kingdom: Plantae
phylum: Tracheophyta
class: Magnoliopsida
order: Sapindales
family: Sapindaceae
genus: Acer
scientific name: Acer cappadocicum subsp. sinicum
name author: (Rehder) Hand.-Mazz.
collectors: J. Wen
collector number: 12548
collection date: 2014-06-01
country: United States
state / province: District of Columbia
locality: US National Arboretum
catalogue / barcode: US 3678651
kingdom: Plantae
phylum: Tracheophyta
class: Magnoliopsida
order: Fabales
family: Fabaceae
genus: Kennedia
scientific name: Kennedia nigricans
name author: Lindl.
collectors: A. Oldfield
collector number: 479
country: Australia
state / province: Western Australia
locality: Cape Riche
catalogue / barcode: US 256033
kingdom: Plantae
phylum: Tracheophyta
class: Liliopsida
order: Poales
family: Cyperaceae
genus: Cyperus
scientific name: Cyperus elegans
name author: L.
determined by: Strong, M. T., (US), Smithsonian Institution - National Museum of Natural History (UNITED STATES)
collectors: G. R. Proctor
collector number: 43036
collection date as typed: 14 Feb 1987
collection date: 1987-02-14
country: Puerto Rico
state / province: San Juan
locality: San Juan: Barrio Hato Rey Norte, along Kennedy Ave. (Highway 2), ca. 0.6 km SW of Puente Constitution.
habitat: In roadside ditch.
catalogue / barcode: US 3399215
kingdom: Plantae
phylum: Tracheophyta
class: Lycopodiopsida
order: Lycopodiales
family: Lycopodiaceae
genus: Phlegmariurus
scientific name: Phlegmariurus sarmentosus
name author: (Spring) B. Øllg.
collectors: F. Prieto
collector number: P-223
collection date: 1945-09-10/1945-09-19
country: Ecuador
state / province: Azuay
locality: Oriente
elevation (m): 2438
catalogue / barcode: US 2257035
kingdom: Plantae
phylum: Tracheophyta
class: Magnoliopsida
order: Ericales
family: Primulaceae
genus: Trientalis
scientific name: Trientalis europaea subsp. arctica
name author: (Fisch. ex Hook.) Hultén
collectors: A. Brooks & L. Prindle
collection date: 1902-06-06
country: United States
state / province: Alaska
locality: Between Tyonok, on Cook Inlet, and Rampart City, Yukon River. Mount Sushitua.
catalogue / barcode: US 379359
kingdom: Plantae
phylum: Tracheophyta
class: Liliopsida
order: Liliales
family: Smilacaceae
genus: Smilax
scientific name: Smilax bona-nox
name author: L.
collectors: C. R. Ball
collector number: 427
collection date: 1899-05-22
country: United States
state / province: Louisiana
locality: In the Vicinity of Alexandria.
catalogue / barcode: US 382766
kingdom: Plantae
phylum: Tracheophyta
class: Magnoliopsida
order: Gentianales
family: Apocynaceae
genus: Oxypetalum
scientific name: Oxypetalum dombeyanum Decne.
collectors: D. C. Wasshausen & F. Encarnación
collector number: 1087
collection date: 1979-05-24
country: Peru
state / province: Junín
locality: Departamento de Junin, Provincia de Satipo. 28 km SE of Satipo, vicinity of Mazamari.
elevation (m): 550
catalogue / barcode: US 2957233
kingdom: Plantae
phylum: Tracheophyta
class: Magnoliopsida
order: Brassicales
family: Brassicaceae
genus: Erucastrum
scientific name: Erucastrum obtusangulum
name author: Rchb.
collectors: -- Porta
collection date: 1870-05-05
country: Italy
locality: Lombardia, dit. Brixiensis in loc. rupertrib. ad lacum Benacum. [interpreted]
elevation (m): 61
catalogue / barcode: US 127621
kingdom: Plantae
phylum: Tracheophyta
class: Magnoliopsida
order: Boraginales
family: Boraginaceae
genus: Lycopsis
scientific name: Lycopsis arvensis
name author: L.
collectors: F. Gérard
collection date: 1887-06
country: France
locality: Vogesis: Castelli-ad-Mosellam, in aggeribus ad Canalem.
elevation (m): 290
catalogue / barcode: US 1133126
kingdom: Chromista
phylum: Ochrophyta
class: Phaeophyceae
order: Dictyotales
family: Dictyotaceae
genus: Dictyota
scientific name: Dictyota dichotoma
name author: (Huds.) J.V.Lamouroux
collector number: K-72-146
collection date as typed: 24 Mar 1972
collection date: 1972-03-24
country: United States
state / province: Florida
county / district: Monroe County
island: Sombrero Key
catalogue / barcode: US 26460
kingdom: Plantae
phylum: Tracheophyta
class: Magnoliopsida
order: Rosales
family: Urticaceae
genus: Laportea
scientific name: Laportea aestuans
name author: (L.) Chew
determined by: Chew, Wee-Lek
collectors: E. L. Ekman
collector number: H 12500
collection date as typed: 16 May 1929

PROBLEM REQUIREMENTS. Write out all of the entries above word for word, with every line unchanged and in the same order.

COMPLETED TASK.
kingdom: Plantae
phylum: Tracheophyta
class: Magnoliopsida
order: Sapindales
family: Sapindaceae
genus: Acer
scientific name: Acer cappadocicum subsp. sinicum
name author: (Rehder) Hand.-Mazz.
collectors: J. Wen
collector number: 12548
collection date: 2014-06-01
country: United States
state / province: District of Columbia
locality: US National Arboretum
catalogue / barcode: US 3678651
kingdom: Plantae
phylum: Tracheophyta
class: Magnoliopsida
order: Fabales
family: Fabaceae
genus: Kennedia
scientific name: Kennedia nigricans
name author: Lindl.
collectors: A. Oldfield
collector number: 479
country: Australia
state / province: Western Australia
locality: Cape Riche
catalogue / barcode: US 256033
kingdom: Plantae
phylum: Tracheophyta
class: Liliopsida
order: Poales
family: Cyperaceae
genus: Cyperus
scientific name: Cyperus elegans
name author: L.
determined by: Strong, M. T., (US), Smithsonian Institution - National Museum of Natural History (UNITED STATES)
collectors: G. R. Proctor
collector number: 43036
collection date as typed: 14 Feb 1987
collection date: 1987-02-14
country: Puerto Rico
state / province: San Juan
locality: San Juan: Barrio Hato Rey Norte, along Kennedy Ave. (Highway 2), ca. 0.6 km SW of Puente Constitution.
habitat: In roadside ditch.
catalogue / barcode: US 3399215
kingdom: Plantae
phylum: Tracheophyta
class: Lycopodiopsida
order: Lycopodiales
family: Lycopodiaceae
genus: Phlegmariurus
scientific name: Phlegmariurus sarmentosus
name author: (Spring) B. Øllg.
collectors: F. Prieto
collector number: P-223
collection date: 1945-09-10/1945-09-19
country: Ecuador
state / province: Azuay
locality: Oriente
elevation (m): 2438
catalogue / barcode: US 2257035
kingdom: Plantae
phylum: Tracheophyta
class: Magnoliopsida
order: Ericales
family: Primulaceae
genus: Trientalis
scientific name: Trientalis europaea subsp. arctica
name author: (Fisch. ex Hook.) Hultén
collectors: A. Brooks & L. Prindle
collection date: 1902-06-06
country: United States
state / province: Alaska
locality: Between Tyonok, on Cook Inlet, and Rampart City, Yukon River. Mount Sushitua.
catalogue / barcode: US 379359
kingdom: Plantae
phylum: Tracheophyta
class: Liliopsida
order: Liliales
family: Smilacaceae
genus: Smilax
scientific name: Smilax bona-nox
name author: L.
collectors: C. R. Ball
collector number: 427
collection date: 1899-05-22
country: United States
state / province: Louisiana
locality: In the Vicinity of Alexandria.
catalogue / barcode: US 382766
kingdom: Plantae
phylum: Tracheophyta
class: Magnoliopsida
order: Gentianales
family: Apocynaceae
genus: Oxypetalum
scientific name: Oxypetalum dombeyanum Decne.
collectors: D. C. Wasshausen & F. Encarnación
collector number: 1087
collection date: 1979-05-24
country: Peru
state / province: Junín
locality: Departamento de Junin, Provincia de Satipo. 28 km SE of Satipo, vicinity of Mazamari.
elevation (m): 550
catalogue / barcode: US 2957233
kingdom: Plantae
phylum: Tracheophyta
class: Magnoliopsida
order: Brassicales
family: Brassicaceae
genus: Erucastrum
scientific name: Erucastrum obtusangulum
name author: Rchb.
collectors: -- Porta
collection date: 1870-05-05
country: Italy
locality: Lombardia, dit. Brixiensis in loc. rupertrib. ad lacum Benacum. [interpreted]
elevation (m): 61
catalogue / barcode: US 127621
kingdom: Plantae
phylum: Tracheophyta
class: Magnoliopsida
order: Boraginales
family: Boraginaceae
genus: Lycopsis
scientific name: Lycopsis arvensis
name author: L.
collectors: F. Gérard
collection date: 1887-06
country: France
locality: Vogesis: Castelli-ad-Mosellam, in aggeribus ad Canalem.
elevation (m): 290
catalogue / barcode: US 1133126
kingdom: Chromista
phylum: Ochrophyta
class: Phaeophyceae
order: Dictyotales
family: Dictyotaceae
genus: Dictyota
scientific name: Dictyota dichotoma
name author: (Huds.) J.V.Lamouroux
collector number: K-72-146
collection date as typed: 24 Mar 1972
collection date: 1972-03-24
country: United States
state / province: Florida
county / district: Monroe County
island: Sombrero Key
catalogue / barcode: US 26460
kingdom: Plantae
phylum: Tracheophyta
class: Magnoliopsida
order: Rosales
family: Urticaceae
genus: Laportea
scientific name: Laportea aestuans
name author: (L.) Chew
determined by: Chew, Wee-Lek
collectors: E. L. Ekman
collector number: H 12500
collection date as typed: 16 May 1929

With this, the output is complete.